- Born: ca. 1979
- Died: May 4, 2014 Bongao, Tawi-Tawi, Philippines
- Cause of death: Gun shot
- Other name: DJ Troy
- Occupation: Journalist
- Employer(s): DxNN Power Myx FM Station & dxGD 675 AM
- Known for: Journalism, morning news and public affairs
- Spouse: Wife
- Children: 5 children

= Richard Nadjid =

Richard Nadjid, also known as DJ Troy ( 1979 - May 4, 2014), was a Filipino journalist for dxGD 675 AM in Bongao, Tawi-Tawi, Philippines.

== Personal ==
Richard Nadjid was a married 35 year old, father of five children.

== Career ==
Richard Nadjid worked as a reporter for almost seven years for DxGD 675 AM before transferring to DxNN where he then managed the station in Bongao. At DxNN Power Myx FM Station he provided morning news and public affairs programs. Richard Nadjid also provided his time to the local Philippine Drug Enforcement Agency to act as a witness to drug busts. Philippine laws mandates that at least one media practitioner act as a witness in drug bust inventories.

== Death ==

Richard Nadjid was shot near his house while walking on from a local basketball game. Nadjid was pronounced dead before making it to the hospital. No one witnessed the shooting and the police only found four empty bullet shells. It is speculated that at least two men on a motorcycle are responsible.

Mayor Jasper Que of this town has claimed that the May 4 slaying of broadcaster Richard Nadjid as an off-shoot of a love triangle. He said, "The findings of our police is love triangle. There are women involved and we don’t want to talk about it. We are not pursuing that issue anymore for the sake of the family."

The killing drew ire and condemnation from Malacañang today. Presidential Communications Operations Office Secretary Herminio Coloma Jr. said in a text message to reporters: The Philippine National Police has been ordered to investigate, arrest and charge those suspected perpetrators.

== Context ==
Tawi-Tawi is an island province of the Philippines located in the autonomous region in Muslim Mindanao. The Philippines remained one of the deadliest countries in the world for journalists, with more work-related killings between 1992 and mid-2014 than any country except Iraq. Nadjid is the second member of the Tawi-Tawi's media community killed and the 27th under the Aquino Administration.

== Impact ==
Richard is the 27th journalist killed under the administration of President Benigno Aquino. The deaths of Nadjid will shed doubt on President Aquino's ability to stop the violence, after his announcement in April that a special committee would be formed to counter extrajudicial killings.

== Reactions ==
NUJP said it is "disturbing" that Tawi-Tawi provincial police director Senior Supt. Joselito Salido has "immediately and baselessly dismissed the possibility of Nadjid’s murder being work-related”. The group took exception to Salido's calling the victim "just one disc jockey, a person that plays popular music on FM radio station," and "not a journalist." The NUJP has slammed President Aquino for giving a blanket insinuation that these murders were prodded by motives other than the victims work.

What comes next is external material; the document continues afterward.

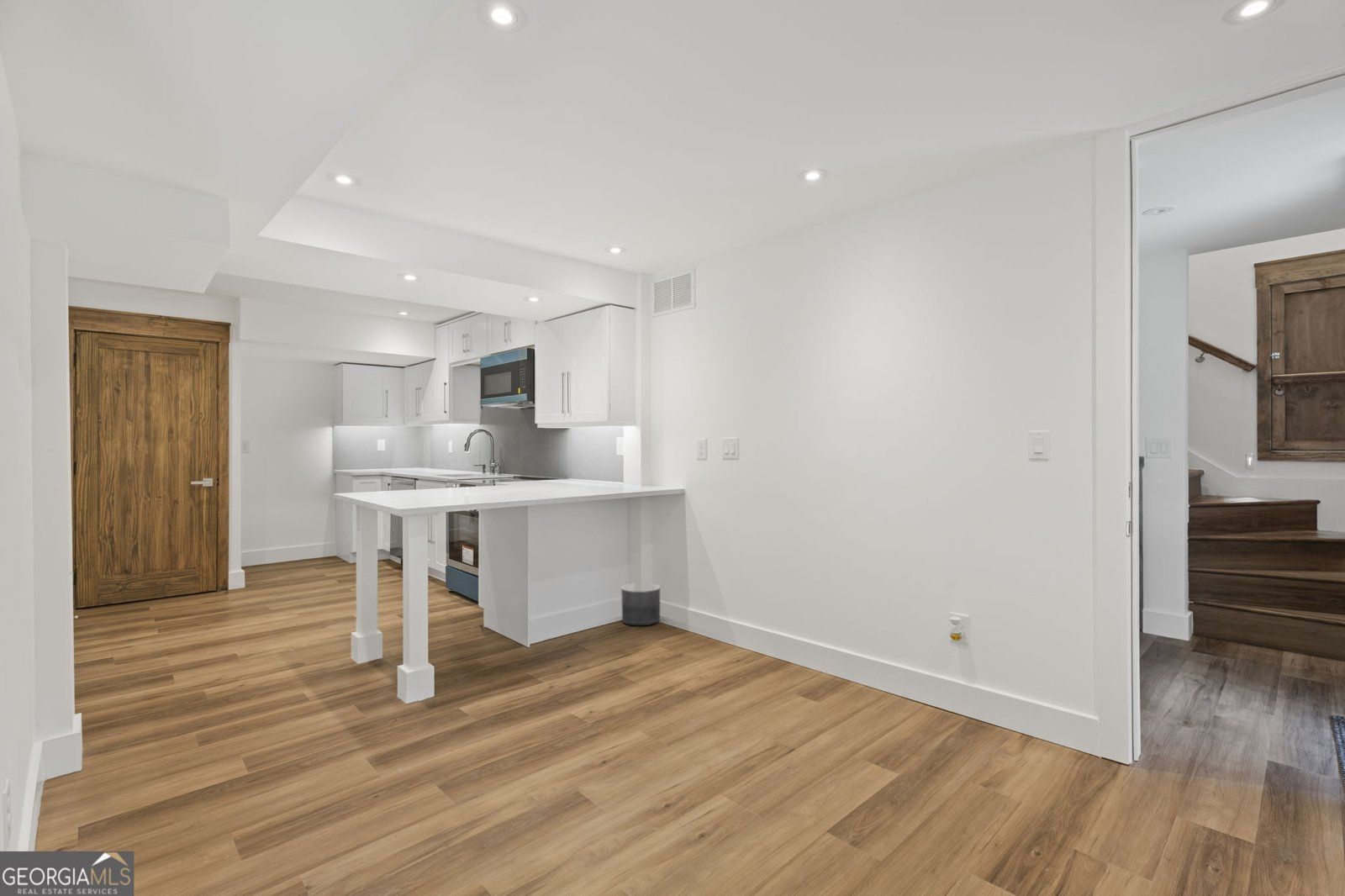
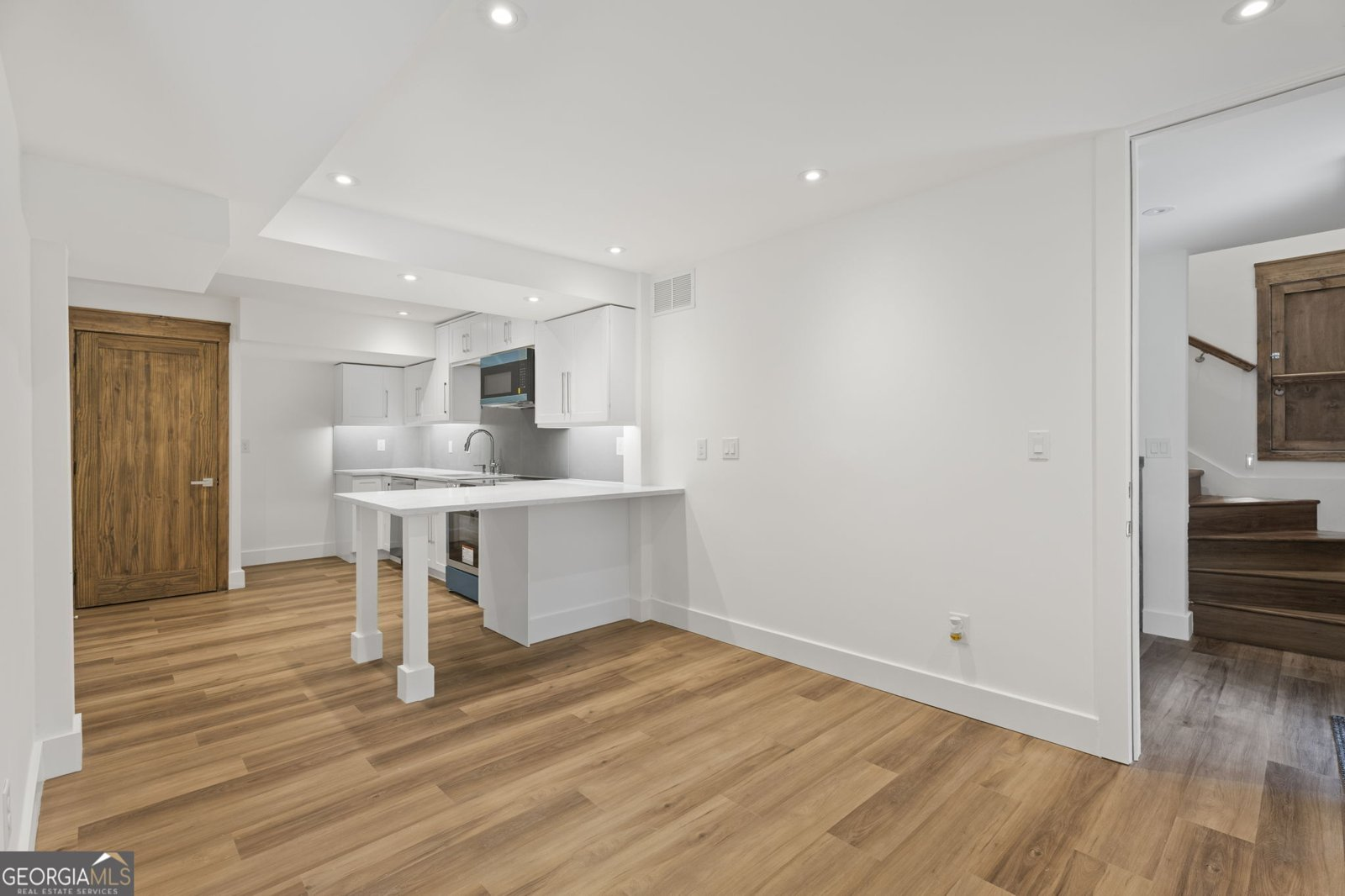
- planter [620,582,661,626]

A report from GMA News said Presidential Spokesperson Herminio Coloma Jr. had sent a text message to reporters saying, "We condemn the killing of Mr. Richard (Nadjid). We have already ordered the police to identify, arrest, and hold accountable, those involved with the crime."

The Center for Community Journalism and Development, a media development organization, also condemned the killing saying, "CCJD joins other voices in calling for an end to the insidious and continuing attacks to silence the press. The irony of the latest killing should not be missed and should instead serve as a reminder that in this country where democracy and the rule of law are supposedly thriving, there is a need for continuing vigilance and resistance against the erosion of press freedom."